2 OYUNCU GERİ GÖNDERİLDİ

Trabzonspor’un altyapı stratejisinde dikkat çeken bir hareketlilik var.

Bordo-Mavili kulüp, uzun zamandır tartışılan “yeni oyuncu kaynağı” arayışında rotasını Afrika’ya çevirmiş durumda.

İlk olarak Gambiya’dan getirilen Assam Boang, teknik ekibin beğenisini kazanarak lisans çıkartıldı.

Bu oyuncu, kulüpte heyecan yaratırken aynı modelle birkaç yeni isim daha Trabzon’a getirildi.

Ancak ikinci Gambiyalı futbolcu beklentileri karşılamadı.

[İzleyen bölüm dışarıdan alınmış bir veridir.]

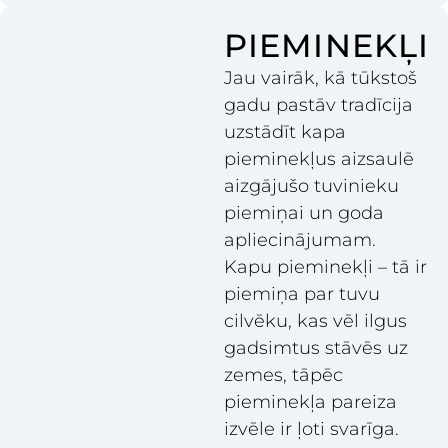
PIEMINEKĻI
Jau vairāk, kā tūkstoš
gadu pastāv tradīcija
uzstādīt kapa
pieminekļus aizsaulē
aizgājušo tuvinieku
piemiņai un goda
apliecinājumam.
Kapu pieminekļi – tā ir
piemiņa par tuvu
cilvēku, kas vēl ilgus
gadsimtus stāvēs uz
zemes, tāpēc
pieminekļa pareiza
izvēle ir ļoti svarīga.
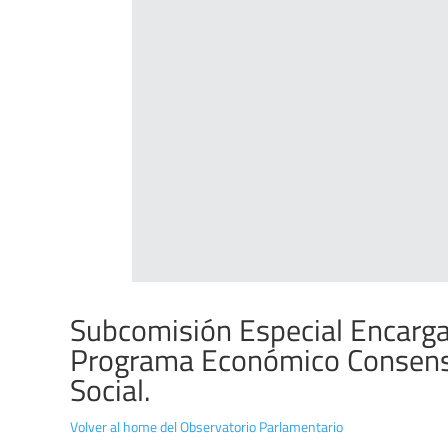
Subcomisión Especial Encarga
Programa Económico Consensu
Social.
Volver al home del Observatorio Parlamentario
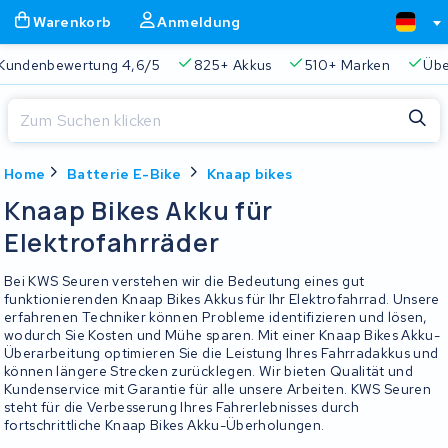
Warenkorb
Anmeldung
Kundenbewertung 4,6/5
825+ Akkus
510+ Marken
Übe
Schließen
Home
Batterie E-Bike
Knaap bikes
Warenkorb
Schließen
Knaap Bikes Akku für
Beginnen Sie mit der Eingabe in der Suchleiste, um zu suchen
Elektrofahrräder
Ihr Warenkorb ist leer.
Bei KWS Seuren verstehen wir die Bedeutung eines gut
Immer eine passende Lösung
2 Jahre Garantie
Kunde
funktionierenden Knaap Bikes Akkus für Ihr Elektrofahrrad. Unsere
erfahrenen Techniker können Probleme identifizieren und lösen,
wodurch Sie Kosten und Mühe sparen. Mit einer Knaap Bikes Akku-
Überarbeitung optimieren Sie die Leistung Ihres Fahrradakkus und
können längere Strecken zurücklegen. Wir bieten Qualität und
Kundenservice mit Garantie für alle unsere Arbeiten. KWS Seuren
steht für die Verbesserung Ihres Fahrerlebnisses durch
fortschrittliche Knaap Bikes Akku-Überholungen.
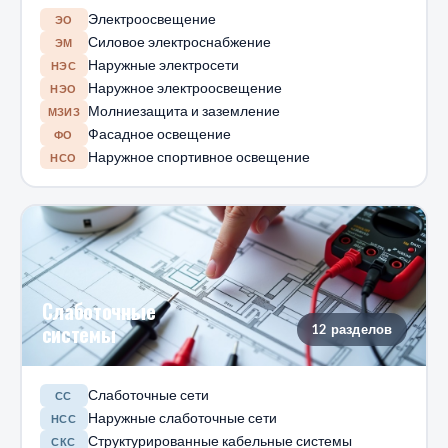
Электроосвещение
ЭО
Силовое электроснабжение
ЭМ
Наружные электросети
НЭС
Наружное электроосвещение
НЭО
Молниезащита и заземление
МЗИЗ
Фасадное освещение
ФО
Наружное спортивное освещение
НСО
Слаботочные
системы
12 разделов
Слаботочные сети
СС
Наружные слаботочные сети
НСС
Структурированные кабельные системы
СКС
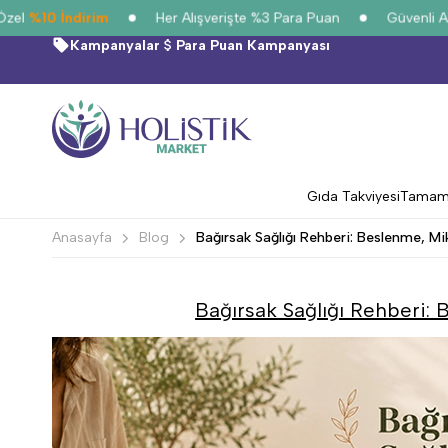
%10 İndirim
Her Alışverişte %3 Para Puan
Güvenli Alışve
Kampanyalar
Para Puan Kampanyası
Gıda Takviyesi
Tamamla
Anasayfa
Blog
Bağırsak Sağlığı Rehberi: Beslenme, Mi
Bağırsak Sağlığı Rehberi: 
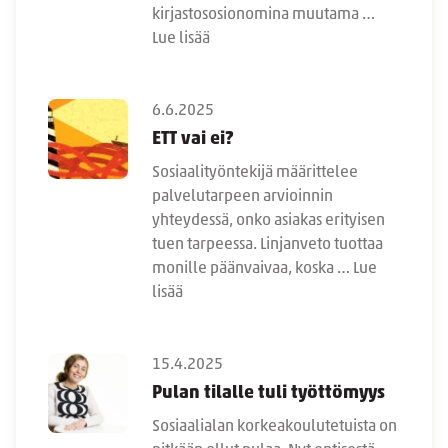
kirjastososionomina muutama …
Lue lisää
6.6.2025
ETT vai ei?
Sosiaalityöntekijä määrittelee
palvelutarpeen arvioinnin
yhteydessä, onko asiakas erityisen
tuen tarpeessa. Linjanveto tuottaa
monille päänvaivaa, koska …
Lue
lisää
15.4.2025
Pulan tilalle tuli työttömyys
Sosiaalialan korkeakoulutetuista on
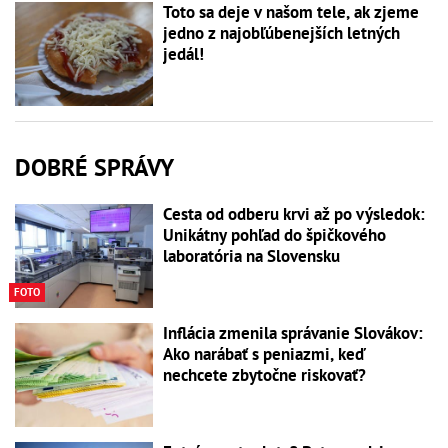
Toto sa deje v našom tele, ak zjeme
jedno z najobľúbenejších letných
jedál!
DOBRÉ SPRÁVY
Cesta od odberu krvi až po výsledok:
Unikátny pohľad do špičkového
laboratória na Slovensku
FOTO
Inflácia zmenila správanie Slovákov:
Ako narábať s peniazmi, keď
nechcete zbytočne riskovať?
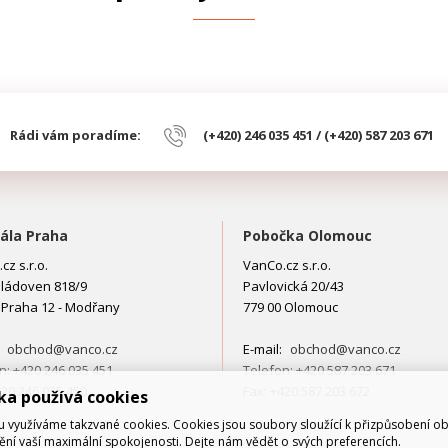
Rádi vám poradíme:
(+420) 246 035 451 / (+420) 587 203 671
ála Praha
Pobočka Olomouc
cz s.r.o.
VanCo.cz s.r.o.
ládoven 818/9
Pavlovická 20/43
 Praha 12 - Modřany
779 00 Olomouc
:
obchod@vanco.cz
E-mail:
obchod@vanco.cz
n: +420 246 035 451
Telefon: +420 587 203 671
420 246 035 450
Fax: +420 587 203 672
ka používá cookies
využíváme takzvané cookies. Cookies jsou soubory sloužící k přizpůsobení o
tění vaší maximální spokojenosti. Dejte nám vědět o svých preferencích.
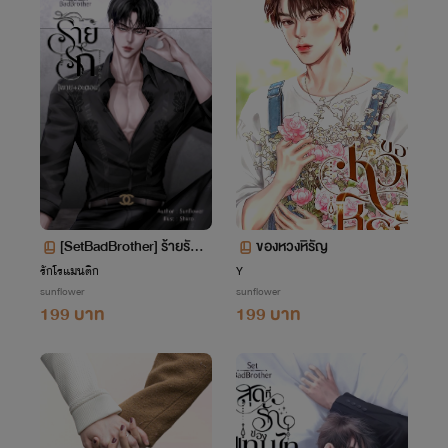
[SetBadBrother]​ ร้ายรัก
ของหวงหิรัญ
[พายุ+อะตอม]​
รักโรแมนติก
Y
sunflower
sunflower
199 บาท
199 บาท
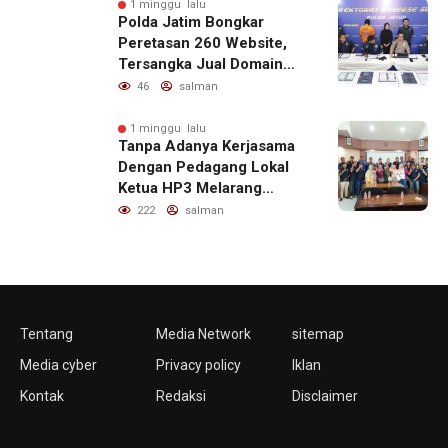
1 minggu lalu
Polda Jatim Bongkar
Peretasan 260 Website,
Tersangka Jual Domain
untuk Promosi Judi Online
46
salman
1 minggu lalu
Tanpa Adanya Kerjasama
Dengan Pedagang Lokal
Ketua HP3 Melarang
Aktifitas Pedagang Ikan
222
salman
Dari Luar Diarea UPT
Pelabuhan
Tentang
Media Network
sitemap
Media cyber
Privacy policy
Iklan
Kontak
Redaksi
Disclaimer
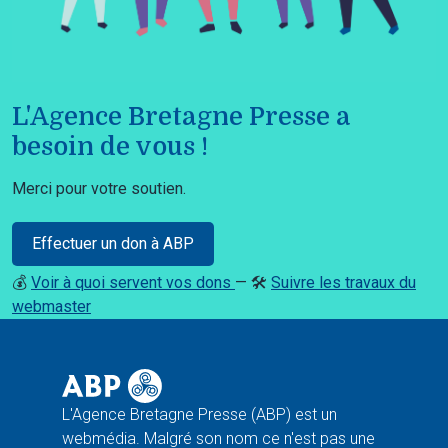
L'Agence Bretagne Presse a
besoin de vous !
Merci pour votre soutien.
Effectuer un don à ABP
💰
Voir à quoi servent vos dons
— 🛠️
Suivre les travaux du
webmaster
L'Agence Bretagne Presse (ABP) est un
webmédia. Malgré son nom ce n'est pas une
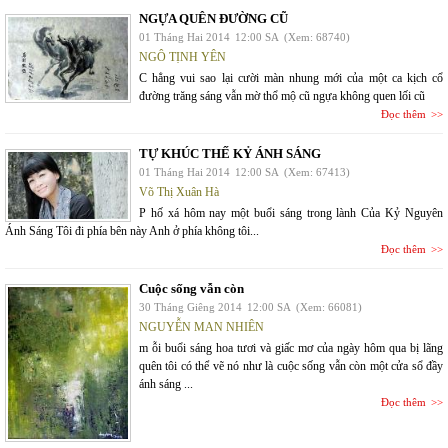
NGỰA QUÊN ĐƯỜNG CŨ
01 Tháng Hai 2014
12:00 SA
(Xem: 68740)
NGÔ TỊNH YÊN
C hẳng vui sao lại cười màn nhung mới của một ca kịch cổ
đường trăng sáng vẫn mờ thổ mộ cũ ngựa không quen lối cũ
Đọc thêm
TỰ KHÚC THẾ KỶ ÁNH SÁNG
01 Tháng Hai 2014
12:00 SA
(Xem: 67413)
Võ Thị Xuân Hà
P hố xá hôm nay một buổi sáng trong lành Của Kỷ Nguyên
Ánh Sáng Tôi đi phía bên này Anh ở phía không tôi...
Đọc thêm
Cuộc sống vẫn còn
30 Tháng Giêng 2014
12:00 SA
(Xem: 66081)
NGUYỄN MAN NHIÊN
m ỗi buổi sáng hoa tươi và giấc mơ của ngày hôm qua bị lãng
quên tôi có thể vẽ nó như là cuộc sống vẫn còn một cửa sổ đầy
ánh sáng ...
Đọc thêm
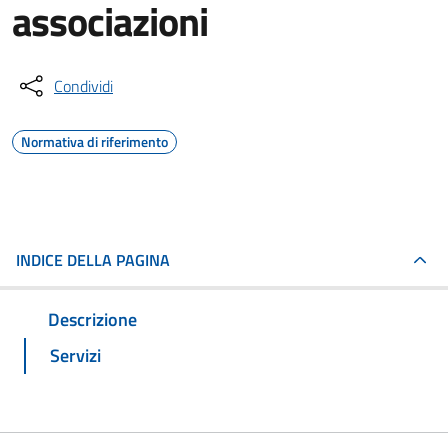
associazioni
Condividi
Normativa di riferimento
INDICE DELLA PAGINA
Descrizione
Servizi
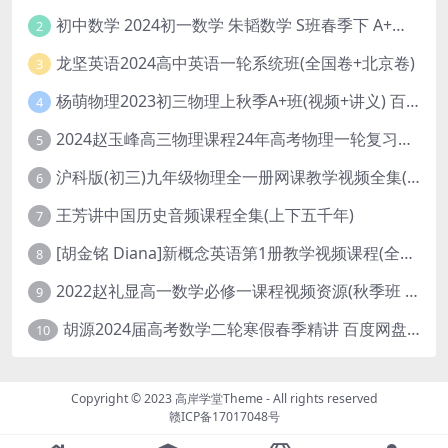
初中数学 2024初一数学 朱韬数学 S班春季下 A+班春季下 百度云网盘
2
龙坚英语2024高中英语一轮系统班(全国卷+北京卷)
3
杨萌物理2023初三物理上秋季A+班(视频+讲义) 百度网盘分享
4
2024赵玉峰高三物理课程24年高考物理一轮复习网课教程
5
沪科版(初三)九年级物理全一册网课教学视频全集(录播版 杜春雨 66讲)
6
王芳讲中国历史音频课程全集(上下五千年)
7
[胡金铭 Diana]新概念英语第1册教学视频课程(全集 百度网盘下载)
8
2022赵礼显高一数学必修一课程视频资源(秋季班 含讲义)百度网盘云
9
胡源2024届高考数学二轮寒假春季精讲 百度网盘分享
10
Copyright © 2023
高岸学堂Theme
- All rights reserved
赣ICP备17017048号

Ardından Nijerya’dan gelen bir diğer genç isim de yeterli bulunmadı.

Sonuç olarak, iki oyuncu da sessizce ülkelerine geri gönderildi.

Trabzonspor yönetimi ve teknik heyeti, bu deneme-yanılma sürecini bilinçli bir modelin parçası olarak görüyor.

Amaç, Afrika pazarında potansiyelli gençleri erken yaşta keşfedip kadroya kazandırmak.

Yönetimden gelen mesaj şu: “Bu pazarı boş bırakmayacağız. Denemeler sürecek.”

Bu modelin devam edeceği, hatta başka ülkelerden de genç yeteneklerin Trabzon’a davet edileceği belirtiliyor.

Altyapı sorumluları, hem maliyet hem de potansiyel açısından Afrika’nın futbol açısından doğru adres olduğunda hemfikir.

Ancak geri gönderilen oyuncuların sayısının artması halinde, “Kulüp yanlış seçimler yapıyor mu?” sorusunun camiada daha fazla konuşulmaya başlanacağı da ifade ediliyor.

ARAYA BİRİLERİNİN GİRMESİ GEREKLİ

Trabzonspor ile Çaykur Rizespor’un bu hafta sonu oynayacağı karşılaşma, saha içinden önce tribünlerde yaşanacak dostluk mesajlarıyla dikkat çekmişti.

Son günlerde gündeme gelen “deplasman yasağı” ve “fahiş bilet fiyatı” tartışmaları, kulüplerin sağduyulu adımlarıyla çözülmüştü.

Normal şartlarda 453 TL olarak belirlenmesi planlanan bilet fiyatları, iki kulüp arasındaki görüşmeler sonucunda Rize’nin plaka numarası olan 53 TL’ye indirildi.

Bu hamle, Trabzonspor’un geçtiğimiz maçta kendi sahasında deplasman tribünü için 61 TL uygulamasına adeta karşılık niteliğinde oldu.

Bilet fiyatlarındaki bu sembolik jestin ardından, taraftar büyük bir şok yaşadı.

Biletlerini alan ve deplasman için hazırlık yapan, son zamanların en sakin ortamının yaşandığı bu iklimde, akıl almaz bir şekilde deplasman yasağı kararı çıktı.

Bu kararın neye ve kime hizmet ettiği anlaşılmazken, araya birilerinin girip söz konusu bu garip kararı düzeltmesi gerekiyor.

Bir taraftan yaparken diğer taraftan yıkmanın ne anlamı var?

Fenerbahçe yasak, Beşiktaş yasak, Rize yasak; yarın Samsun ve Galatasaray da yasak gelirse, taraftarlığın veya futbolun ne anlamı kalır ki?

Karar vericilere tavsiyemizdir: Bu kararın hiç ama hiçbir kimseye faydası yok.